-- Start --

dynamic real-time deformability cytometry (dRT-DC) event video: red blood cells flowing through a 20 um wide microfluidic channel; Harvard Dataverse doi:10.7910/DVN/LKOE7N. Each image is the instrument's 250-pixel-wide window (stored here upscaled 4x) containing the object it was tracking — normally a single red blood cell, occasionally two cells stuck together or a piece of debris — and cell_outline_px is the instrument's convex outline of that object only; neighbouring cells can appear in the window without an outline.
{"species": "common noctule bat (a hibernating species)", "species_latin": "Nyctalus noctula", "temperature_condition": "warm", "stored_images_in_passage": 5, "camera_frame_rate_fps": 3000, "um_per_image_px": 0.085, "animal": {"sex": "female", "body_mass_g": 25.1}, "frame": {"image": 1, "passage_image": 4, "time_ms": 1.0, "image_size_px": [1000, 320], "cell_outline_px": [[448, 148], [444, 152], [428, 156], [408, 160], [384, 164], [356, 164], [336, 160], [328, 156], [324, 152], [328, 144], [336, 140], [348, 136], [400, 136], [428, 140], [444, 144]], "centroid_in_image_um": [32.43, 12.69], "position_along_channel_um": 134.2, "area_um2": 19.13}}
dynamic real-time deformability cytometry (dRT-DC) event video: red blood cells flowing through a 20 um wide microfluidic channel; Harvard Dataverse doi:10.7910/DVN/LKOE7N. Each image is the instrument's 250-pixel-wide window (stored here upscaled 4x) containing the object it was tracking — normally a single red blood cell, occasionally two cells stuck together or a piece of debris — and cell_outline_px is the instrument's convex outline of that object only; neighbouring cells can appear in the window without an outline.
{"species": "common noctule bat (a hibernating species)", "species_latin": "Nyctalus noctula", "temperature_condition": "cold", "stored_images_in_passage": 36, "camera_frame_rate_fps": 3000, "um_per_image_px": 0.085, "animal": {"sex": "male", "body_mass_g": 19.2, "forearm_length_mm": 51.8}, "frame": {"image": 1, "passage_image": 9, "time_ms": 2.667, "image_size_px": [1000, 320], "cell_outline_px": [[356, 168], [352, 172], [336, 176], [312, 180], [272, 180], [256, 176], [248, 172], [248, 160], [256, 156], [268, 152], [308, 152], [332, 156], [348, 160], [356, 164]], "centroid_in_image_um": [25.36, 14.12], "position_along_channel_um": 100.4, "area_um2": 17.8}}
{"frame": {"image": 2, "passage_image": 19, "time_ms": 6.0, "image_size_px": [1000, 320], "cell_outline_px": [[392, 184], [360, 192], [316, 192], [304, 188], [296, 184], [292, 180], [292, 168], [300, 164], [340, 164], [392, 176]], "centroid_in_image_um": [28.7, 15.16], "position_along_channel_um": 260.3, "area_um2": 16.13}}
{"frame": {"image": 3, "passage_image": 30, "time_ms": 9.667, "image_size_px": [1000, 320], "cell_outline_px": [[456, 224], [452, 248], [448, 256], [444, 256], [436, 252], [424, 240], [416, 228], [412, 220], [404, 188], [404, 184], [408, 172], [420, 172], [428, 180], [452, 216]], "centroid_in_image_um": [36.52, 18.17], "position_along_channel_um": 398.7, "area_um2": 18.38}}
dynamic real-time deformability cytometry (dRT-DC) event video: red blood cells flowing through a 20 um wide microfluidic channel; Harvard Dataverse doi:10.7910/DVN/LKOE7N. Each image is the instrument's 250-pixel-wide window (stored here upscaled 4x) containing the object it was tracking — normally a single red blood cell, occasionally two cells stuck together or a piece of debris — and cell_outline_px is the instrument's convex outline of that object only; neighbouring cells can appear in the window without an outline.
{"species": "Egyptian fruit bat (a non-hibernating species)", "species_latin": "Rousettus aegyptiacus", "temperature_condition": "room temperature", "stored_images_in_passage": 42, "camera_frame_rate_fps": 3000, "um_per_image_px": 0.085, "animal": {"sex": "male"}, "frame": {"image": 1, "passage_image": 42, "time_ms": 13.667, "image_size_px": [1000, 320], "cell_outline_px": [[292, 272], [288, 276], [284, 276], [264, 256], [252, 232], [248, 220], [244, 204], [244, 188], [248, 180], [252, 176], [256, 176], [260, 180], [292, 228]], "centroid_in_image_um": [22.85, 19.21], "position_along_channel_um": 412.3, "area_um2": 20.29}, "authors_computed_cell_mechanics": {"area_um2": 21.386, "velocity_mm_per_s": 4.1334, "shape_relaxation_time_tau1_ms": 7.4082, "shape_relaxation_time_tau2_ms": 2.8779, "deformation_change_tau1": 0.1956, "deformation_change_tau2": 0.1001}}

-- End --

REQUIRED WORK: Every line of the records above needs to be given again exactly.

RESULT FOR THIS EXERCISE:
dynamic real-time deformability cytometry (dRT-DC) event video: red blood cells flowing through a 20 um wide microfluidic channel; Harvard Dataverse doi:10.7910/DVN/LKOE7N. Each image is the instrument's 250-pixel-wide window (stored here upscaled 4x) containing the object it was tracking — normally a single red blood cell, occasionally two cells stuck together or a piece of debris — and cell_outline_px is the instrument's convex outline of that object only; neighbouring cells can appear in the window without an outline.
{"species": "common noctule bat (a hibernating species)", "species_latin": "Nyctalus noctula", "temperature_condition": "warm", "stored_images_in_passage": 5, "camera_frame_rate_fps": 3000, "um_per_image_px": 0.085, "animal": {"sex": "female", "body_mass_g": 25.1}, "frame": {"image": 1, "passage_image": 4, "time_ms": 1.0, "image_size_px": [1000, 320], "cell_outline_px": [[448, 148], [444, 152], [428, 156], [408, 160], [384, 164], [356, 164], [336, 160], [328, 156], [324, 152], [328, 144], [336, 140], [348, 136], [400, 136], [428, 140], [444, 144]], "centroid_in_image_um": [32.43, 12.69], "position_along_channel_um": 134.2, "area_um2": 19.13}}
dynamic real-time deformability cytometry (dRT-DC) event video: red blood cells flowing through a 20 um wide microfluidic channel; Harvard Dataverse doi:10.7910/DVN/LKOE7N. Each image is the instrument's 250-pixel-wide window (stored here upscaled 4x) containing the object it was tracking — normally a single red blood cell, occasionally two cells stuck together or a piece of debris — and cell_outline_px is the instrument's convex outline of that object only; neighbouring cells can appear in the window without an outline.
{"species": "common noctule bat (a hibernating species)", "species_latin": "Nyctalus noctula", "temperature_condition": "cold", "stored_images_in_passage": 36, "camera_frame_rate_fps": 3000, "um_per_image_px": 0.085, "animal": {"sex": "male", "body_mass_g": 19.2, "forearm_length_mm": 51.8}, "frame": {"image": 1, "passage_image": 9, "time_ms": 2.667, "image_size_px": [1000, 320], "cell_outline_px": [[356, 168], [352, 172], [336, 176], [312, 180], [272, 180], [256, 176], [248, 172], [248, 160], [256, 156], [268, 152], [308, 152], [332, 156], [348, 160], [356, 164]], "centroid_in_image_um": [25.36, 14.12], "position_along_channel_um": 100.4, "area_um2": 17.8}}
{"frame": {"image": 2, "passage_image": 19, "time_ms": 6.0, "image_size_px": [1000, 320], "cell_outline_px": [[392, 184], [360, 192], [316, 192], [304, 188], [296, 184], [292, 180], [292, 168], [300, 164], [340, 164], [392, 176]], "centroid_in_image_um": [28.7, 15.16], "position_along_channel_um": 260.3, "area_um2": 16.13}}
{"frame": {"image": 3, "passage_image": 30, "time_ms": 9.667, "image_size_px": [1000, 320], "cell_outline_px": [[456, 224], [452, 248], [448, 256], [444, 256], [436, 252], [424, 240], [416, 228], [412, 220], [404, 188], [404, 184], [408, 172], [420, 172], [428, 180], [452, 216]], "centroid_in_image_um": [36.52, 18.17], "position_along_channel_um": 398.7, "area_um2": 18.38}}
dynamic real-time deformability cytometry (dRT-DC) event video: red blood cells flowing through a 20 um wide microfluidic channel; Harvard Dataverse doi:10.7910/DVN/LKOE7N. Each image is the instrument's 250-pixel-wide window (stored here upscaled 4x) containing the object it was tracking — normally a single red blood cell, occasionally two cells stuck together or a piece of debris — and cell_outline_px is the instrument's convex outline of that object only; neighbouring cells can appear in the window without an outline.
{"species": "Egyptian fruit bat (a non-hibernating species)", "species_latin": "Rousettus aegyptiacus", "temperature_condition": "room temperature", "stored_images_in_passage": 42, "camera_frame_rate_fps": 3000, "um_per_image_px": 0.085, "animal": {"sex": "male"}, "frame": {"image": 1, "passage_image": 42, "time_ms": 13.667, "image_size_px": [1000, 320], "cell_outline_px": [[292, 272], [288, 276], [284, 276], [264, 256], [252, 232], [248, 220], [244, 204], [244, 188], [248, 180], [252, 176], [256, 176], [260, 180], [292, 228]], "centroid_in_image_um": [22.85, 19.21], "position_along_channel_um": 412.3, "area_um2": 20.29}, "authors_computed_cell_mechanics": {"area_um2": 21.386, "velocity_mm_per_s": 4.1334, "shape_relaxation_time_tau1_ms": 7.4082, "shape_relaxation_time_tau2_ms": 2.8779, "deformation_change_tau1": 0.1956, "deformation_change_tau2": 0.1001}}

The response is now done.